The question that I ask is, what model works best? Best for dentists, whether owners or associates, and best for patients?

The choices seem to be:

Dr Valentine’s basic model, one dentist (ideally plus a therapist/hygienist) is how I worked for twenty odd years, 12 of them privately - and my old practice is still going strong. Very difficult now, certainly under NHS rules. Since Shipman the amount of compliance can make it a thankless task; not impossible but it takes a very special person to practice this way.

At the other extreme are corporate owned, multi-surgery NHS (plus an ever sought after bit of private) with a high turnover of multiple associates, often from overseas. Currently the model is trying to shift rapidly from an 80:20 ratio of NHS:Private towards 70:30 and aspiring to 50:50.

The challenge of scale makes things more difficult; every increase of a surgeon or therapist/hygienist brings with it the need for more support staff, from nurses, front of house, management and administration.

In between are variations of the traditional model, with several partners and associates relying on a mix of NHS/Private. As the proportion of private practice increases so does the interest in particular areas of dentistry, through post-grad courses and qualifications, all in search of that interest which will reward both mentally and financially and enable them to get off the NHS hamster wheel.

The growing mobility of associates who wonder what will help them find dental nirvana and leave them sane. Principals look for ways to ensure stability of their practices, keeping profits good but not overpaying associates. Sliding scales of remuneration, room rental agreements and numerous other arrangements are tried in order to ensure associates have “skin in the game”, maintain their self-employed status - and be kept under some sort of control.

Which way will things will move next? I can only wonder.

What has always saddened me is that many dentists who work under the same roof fail to get on with each other. On my first day in general practice, I took over a surgery from a partner who had left after a bust-up with the others.  Last week I was called upon to do some negotiating between a principal and an associate in an attempt to produce a peaceful outcome, so far so good.

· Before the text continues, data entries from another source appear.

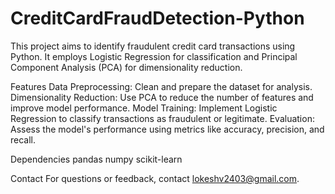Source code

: # CreditCardFraudDetection-Python
This project aims to identify fraudulent credit card transactions using Python. It employs Logistic Regression for classification and Principal Component Analysis (PCA) for dimensionality reduction.

Features
Data Preprocessing: Clean and prepare the dataset for analysis.
Dimensionality Reduction: Use PCA to reduce the number of features and improve model performance.
Model Training: Implement Logistic Regression to classify transactions as fraudulent or legitimate.
Evaluation: Assess the model's performance using metrics like accuracy, precision, and recall.

Dependencies
pandas
numpy
scikit-learn

Contact
For questions or feedback, contact lokeshv2403@gmail.com.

Perhaps it’s the pressures of job itself, the people who come into it or some sort of cognitive dissonance brought bout by the discomfort of having to hold the conflicting beliefs of care and profit at the same time, which affects people. It is probably all three plus other factors not least of which is an education that still fails to prepare dental students for the day-to-day reality of general practice. (Something that I will address in a future article).

In his book “Valuocity III” Dr Marc B. Cooper describes a model that I believe can and should be adopted, adapted and then improved through its own evolution by the more enlightened, future practice owners. In this a group of practices operate with an agreed philosophy derived from shared core values. This version of group practice aspires to excellence, provides comprehensive care, is dedicated to the growth of every team member and shares successful ideas and processes.

I recommend Marc’s book to every practice owner who still harbours ambitions but feels as if they are at a crossroads. To imagine the future you need to accept that it has to be different, not a mere hint of change but a dramatic paradigm change, it takes honesty, trust and a willingness to embrace some risk.

Tell me, what do you think will happen? And why? Is there an ideal model?